What I don't understand is you are having all this work done to extend an already very large house :mrgreen: and yet you did not manage to sneak in a few improvements to your pokey workshop

Seems to me your priorities are all wrong. :lol: :lol: 

Or did someone put her foot down :shock:


----------



## Steve Maskery (30 Jan 2008)

Good q Lurker.
We're having it done becasue that flat roof was 20 years old an on its last legs. We didn't realize how far gone it was until they pulled it off, it practically fell down, we're lucky we've not had water ingress before.

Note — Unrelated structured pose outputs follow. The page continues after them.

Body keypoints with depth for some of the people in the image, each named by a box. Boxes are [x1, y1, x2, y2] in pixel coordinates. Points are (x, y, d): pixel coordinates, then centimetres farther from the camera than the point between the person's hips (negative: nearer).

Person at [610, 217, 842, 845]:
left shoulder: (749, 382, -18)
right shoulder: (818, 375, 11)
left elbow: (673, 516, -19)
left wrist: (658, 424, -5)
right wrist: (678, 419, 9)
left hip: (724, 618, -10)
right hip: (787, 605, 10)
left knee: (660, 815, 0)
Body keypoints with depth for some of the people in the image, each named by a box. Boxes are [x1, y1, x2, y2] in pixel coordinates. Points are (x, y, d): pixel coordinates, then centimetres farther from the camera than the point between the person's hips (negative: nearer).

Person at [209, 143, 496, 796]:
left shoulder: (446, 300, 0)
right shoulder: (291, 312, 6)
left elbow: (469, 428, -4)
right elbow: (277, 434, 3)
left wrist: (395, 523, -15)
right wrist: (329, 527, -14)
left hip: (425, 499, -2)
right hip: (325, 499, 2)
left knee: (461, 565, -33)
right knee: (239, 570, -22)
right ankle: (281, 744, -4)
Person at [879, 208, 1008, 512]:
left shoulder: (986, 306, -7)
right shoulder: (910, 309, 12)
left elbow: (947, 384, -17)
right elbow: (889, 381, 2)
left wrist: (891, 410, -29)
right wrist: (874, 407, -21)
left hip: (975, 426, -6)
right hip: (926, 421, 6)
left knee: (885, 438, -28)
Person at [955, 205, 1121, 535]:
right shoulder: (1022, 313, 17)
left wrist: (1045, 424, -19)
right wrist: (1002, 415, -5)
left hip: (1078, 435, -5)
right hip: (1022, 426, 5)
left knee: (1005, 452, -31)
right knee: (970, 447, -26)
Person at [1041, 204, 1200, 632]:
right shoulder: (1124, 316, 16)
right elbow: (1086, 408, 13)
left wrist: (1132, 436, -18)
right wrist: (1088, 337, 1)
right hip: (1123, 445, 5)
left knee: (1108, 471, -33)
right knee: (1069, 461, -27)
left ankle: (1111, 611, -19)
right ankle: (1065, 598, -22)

So the options were to spend money putting on another flat roof, which would still look like a carbuncle, run a slope across between the two side rooves (but they are not quite the same slope so something would have to give, and it would mean changing the bedroom window anyway) or rebuild. And as we'd had the Water episode last summer, and the life of a roof like ours is about the age it is now, we decided to bite the bullet.

Yes it would have been nice to extend the workshop but that would mean taking up more of the garden and i don't think that that would have got past management. Anyway, this is taking all our money as it is (well, all J's money to be more accurate), an even bigger project would be out of the question.

BTW, I'm quite pleased with the way they are doing the job, so far so good. I'll be glad when it's done though.
Cheers
Steve


----------



## Racers (1 Feb 2008)

Hi, Steve

I know about flat roof problems ours leaked on to my speakers :evil: so I put a pitched roof on they let you sleep easer at night.

Pete


----------



## Steve Maskery (17 Apr 2008)

Well the end has dragged on and one. In fairness to the builder he got held up by the weather for a couple of weeks, then there were no hip tiles in the country (they made a batch specially for us - and they are still not the correct angle!) and finally he got held p by the lazy geezer who was supposed to be making the doors and windows...

But now it is all done and dusted, or at least dusty, the house if filthy and I'm already sick of painting and decorating and I've only done one room. But this is what it looks like now, and we are very pleased. I think it has been worth it. So we have gone from this:





to this:









I'm thinking of carving a big Green Man to hang on the brickwork. What do you reckon?


----------



## Racers (17 Apr 2008)

Hi, Steve

Cracking job looks like it has allways been there, nice job on the windows and doors to.

Should give us more room for this years bash :wink: 


Pete


----------



## Paul Chapman (17 Apr 2008)

Very nice, Steve.

Cheers :wink: 

Paul


----------



## CNC Paul (17 Apr 2008)

Hey Steve,

Very nice job, extremely posh TWO back doors....are they His & Hers  


Paul


----------



## lurker (18 Apr 2008)

Pete,

You read my mind!!!

So........... Steve, how hard do we need to twist your arm???


----------



## Steve Maskery (18 Apr 2008)

Not this year, guys. The outside might be done, but inside it's a tip, and I think I'm going to be painting and decorating for a year! We are already in mid-April so June and July are just too soon. If we get to late summer and all is done, and folks are still interested in a last-minute affair, that might be a different matter.

Of course, if someone else wants to pick up the baton...

S


----------



## lurker (18 Apr 2008)

What about a longer "do" just at the hall you organised last time??
[-o< [-o< [-o< 


Last year, much as I enjoyed "part 2" it was "part 1" that was most memorable.


----------



## Racers (18 Apr 2008)

Hi,

I agree with Lurker it was a shame to leave the hall, some sandwiches and beer and then carry on plane fondling would be great.


Pete

Avalible for sandwich making.


----------



## Gordon T (19 Apr 2008)

Looks very impressive, good luck with the decorating,heh,heh

GT


----------



## NeilO (19 Apr 2008)

Steve M wrote:


> Of course, if someone else wants to pick up the baton...


Or, everyone attending picks up a paintbrush or roller... :lol: :lol:


----------



## SketchUp Guru (19 Apr 2008)

Steve, it has turned out quite nice. I'm glad to see pictures of it.

So, we are thinking of doing something like to our house. You're the expert. Will you come and make the windows and doors?


----------